# [TEXTE SOURCE]

______________________________

Suède - Canada (14 février 1998)

 

Jeux Olympiques 1998, phase finale, deuxième journée.

Le jeu est moins ouvert qu'au premier match entre Suédois et Américains, mais les stars sont bien au rendez-vous. Après deux minutes de jeu, Keith Primeau rate sa reprise, seul face au but, sur une offrande du revers de la légende Wayne Gretzky. La vedette suédoise Peter Forsberg est de son côté dangereux à chaque présence, et il finit par subir un cinglage de Rob Zamuner en zone neutre. Le Canada défend bien pendant cette première infériorité numérique, et Éric Desjardins lance même une contre-attaque relayée par Primeau pour un slap du cercle droit de Steve Yzerman, mais Chris Pronger donne un coup de crosse revanchard à Forsberg après l'avoir percuté en se joignant à cette offensive. La Suède peut jouer alors à 5 contre 3. Mats Sundin est envoyé au point d'engagement, comme à chaque mise au jeu importante, et il s'occupe de gagner le palet qui se met à circuler. Peu après le retour du quatrième Canadien, Patrick Roy ne peut pas refermer les jambières assez vite sur le slap à mi-distance de Nicklas Lidström (0-1).

______________________________

# [DONNÉES EXTRAITES]
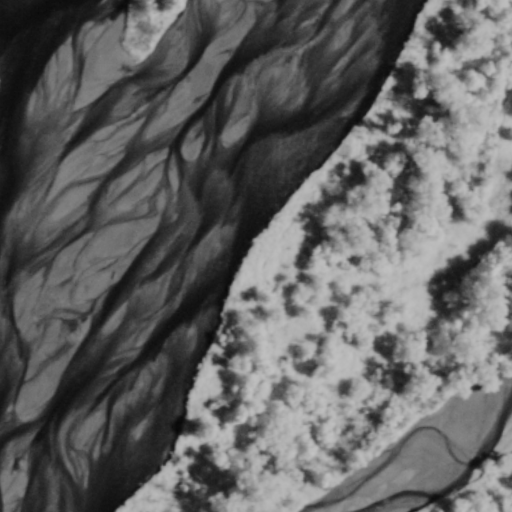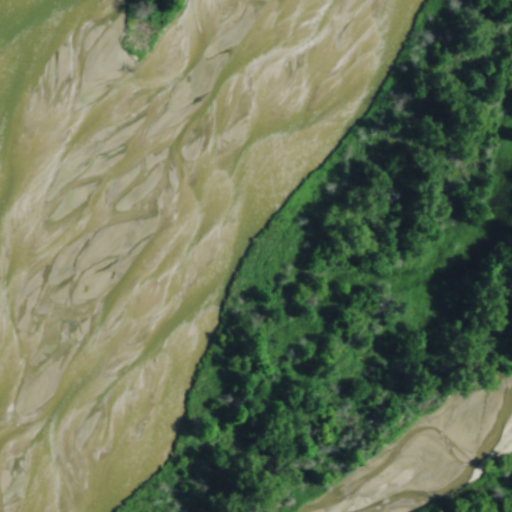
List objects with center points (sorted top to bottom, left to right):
river: (30, 77)
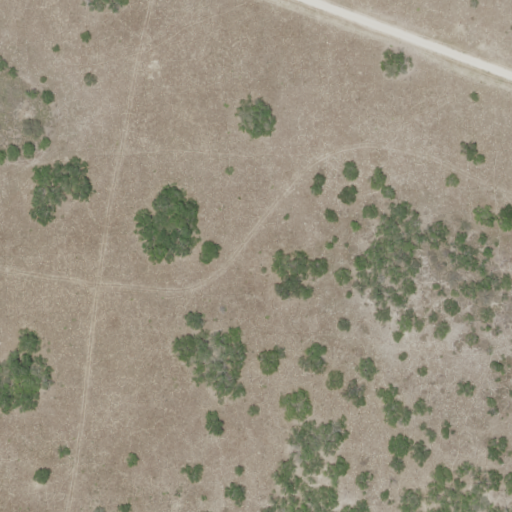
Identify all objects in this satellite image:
road: (411, 37)
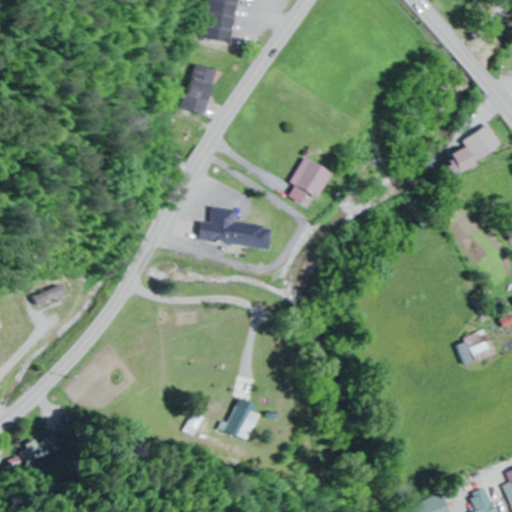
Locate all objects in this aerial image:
building: (230, 19)
road: (464, 57)
building: (210, 88)
building: (475, 142)
building: (448, 162)
building: (312, 181)
road: (167, 222)
building: (237, 230)
building: (508, 231)
building: (511, 301)
building: (474, 351)
building: (198, 423)
building: (244, 423)
road: (508, 449)
building: (508, 487)
building: (481, 504)
building: (433, 505)
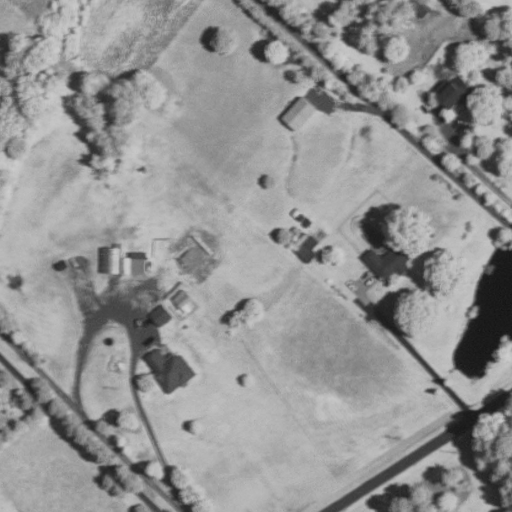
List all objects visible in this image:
building: (418, 8)
building: (455, 91)
building: (454, 92)
road: (384, 115)
building: (296, 116)
road: (475, 167)
building: (295, 211)
building: (301, 216)
building: (307, 223)
building: (432, 234)
building: (307, 246)
building: (306, 248)
building: (189, 256)
building: (390, 257)
building: (110, 259)
building: (391, 259)
building: (112, 260)
building: (133, 262)
building: (135, 263)
building: (183, 298)
building: (182, 300)
building: (159, 315)
building: (161, 315)
road: (144, 340)
road: (416, 356)
building: (171, 368)
building: (170, 369)
road: (86, 417)
road: (78, 433)
road: (421, 453)
road: (180, 507)
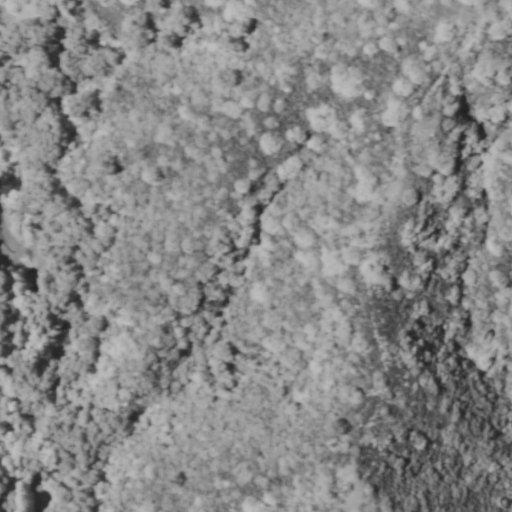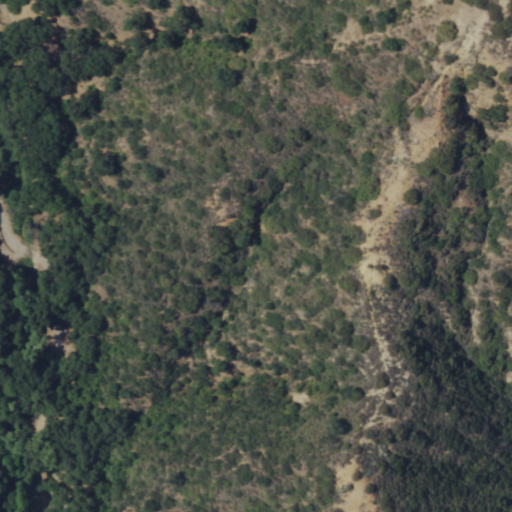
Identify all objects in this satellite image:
road: (15, 443)
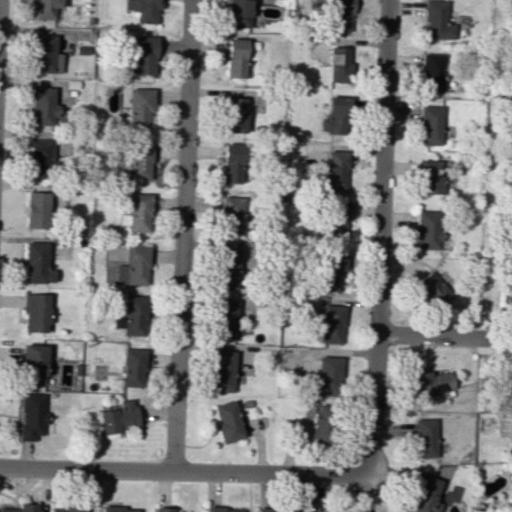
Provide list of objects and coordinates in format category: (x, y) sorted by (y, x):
building: (45, 8)
building: (143, 10)
building: (237, 13)
building: (341, 15)
building: (435, 20)
building: (436, 21)
building: (45, 54)
building: (142, 56)
building: (235, 58)
building: (339, 64)
building: (431, 72)
building: (432, 72)
building: (43, 107)
building: (140, 108)
building: (334, 113)
building: (234, 115)
building: (430, 124)
building: (430, 125)
building: (40, 159)
building: (138, 162)
building: (233, 163)
building: (335, 170)
building: (429, 176)
building: (431, 176)
building: (38, 210)
building: (137, 213)
building: (230, 216)
building: (335, 219)
building: (427, 229)
building: (427, 229)
road: (182, 235)
road: (379, 236)
building: (37, 264)
building: (133, 266)
building: (229, 268)
building: (329, 272)
building: (432, 289)
building: (432, 290)
building: (509, 290)
building: (509, 291)
building: (36, 312)
building: (132, 316)
building: (225, 320)
building: (330, 324)
road: (444, 336)
building: (35, 362)
building: (133, 367)
building: (224, 371)
building: (326, 377)
building: (431, 383)
building: (32, 415)
building: (118, 417)
building: (228, 421)
building: (319, 422)
building: (424, 438)
road: (184, 470)
building: (425, 495)
road: (90, 496)
building: (66, 507)
building: (20, 508)
building: (118, 509)
building: (163, 509)
building: (223, 509)
building: (274, 510)
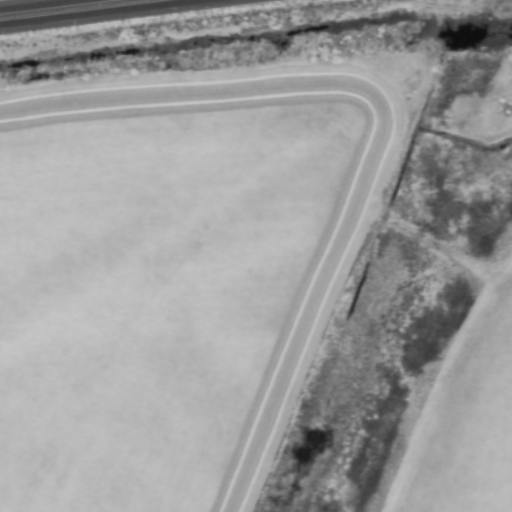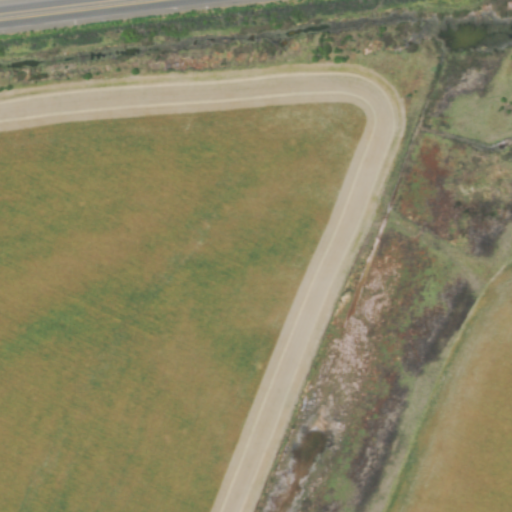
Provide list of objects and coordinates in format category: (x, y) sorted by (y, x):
road: (61, 7)
road: (119, 14)
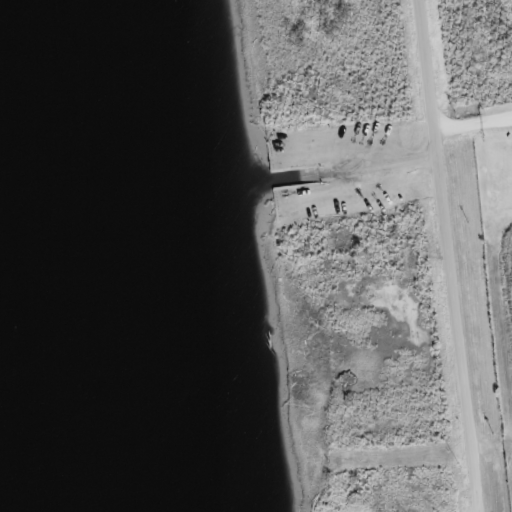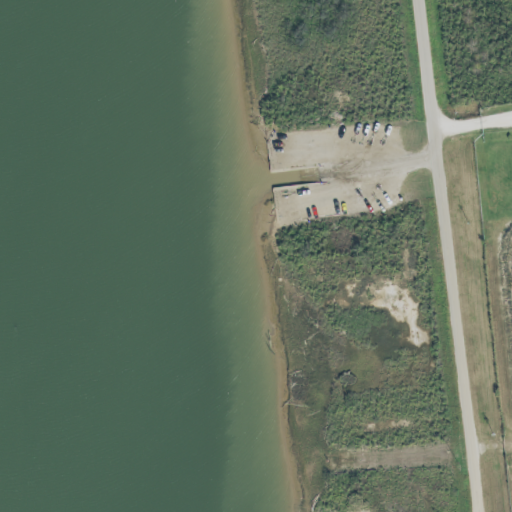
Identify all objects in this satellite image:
road: (475, 129)
river: (88, 255)
road: (452, 255)
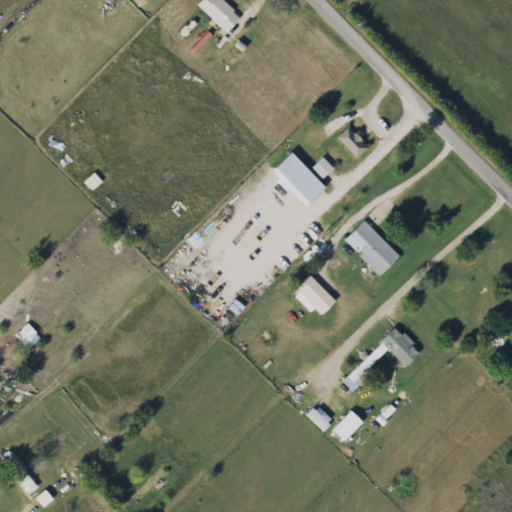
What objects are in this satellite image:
building: (217, 14)
road: (248, 14)
building: (217, 15)
road: (411, 100)
road: (374, 109)
building: (324, 136)
building: (325, 136)
building: (320, 170)
building: (320, 170)
road: (410, 177)
road: (344, 182)
building: (88, 183)
building: (89, 184)
building: (368, 250)
building: (368, 250)
road: (412, 277)
building: (311, 297)
building: (311, 298)
building: (379, 359)
building: (380, 359)
road: (1, 422)
building: (343, 428)
building: (344, 428)
building: (16, 474)
building: (16, 474)
building: (147, 486)
building: (147, 486)
road: (26, 500)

______________________________

# [TRAVAIL DEMANDÉ]
A: D'après le compte rendu du match Suède-Canada, pourquoi la Suède se retrouve-t-elle à jouer à 5 contre 3 ? Répondez en une à trois phrases.
B: Nommez tous les joueurs canadiens qui participent à la contre-attaque lancée pendant la première infériorité numérique, selon le compte rendu du match.
Les enregistrements n'ont aucun rôle ici.

# [RÉPONSES ATTENDUES]
A: Le Canada était déjà en infériorité numérique après le cinglage de Rob Zamuner sur Peter Forsberg en zone neutre. Pendant la contre-attaque canadienne, Chris Pronger a percuté Forsberg puis lui a donné un coup de crosse revanchard, ce qui a privé le Canada d'un deuxième joueur.

B: Éric Desjardins, Keith Primeau, Steve Yzerman, Chris Pronger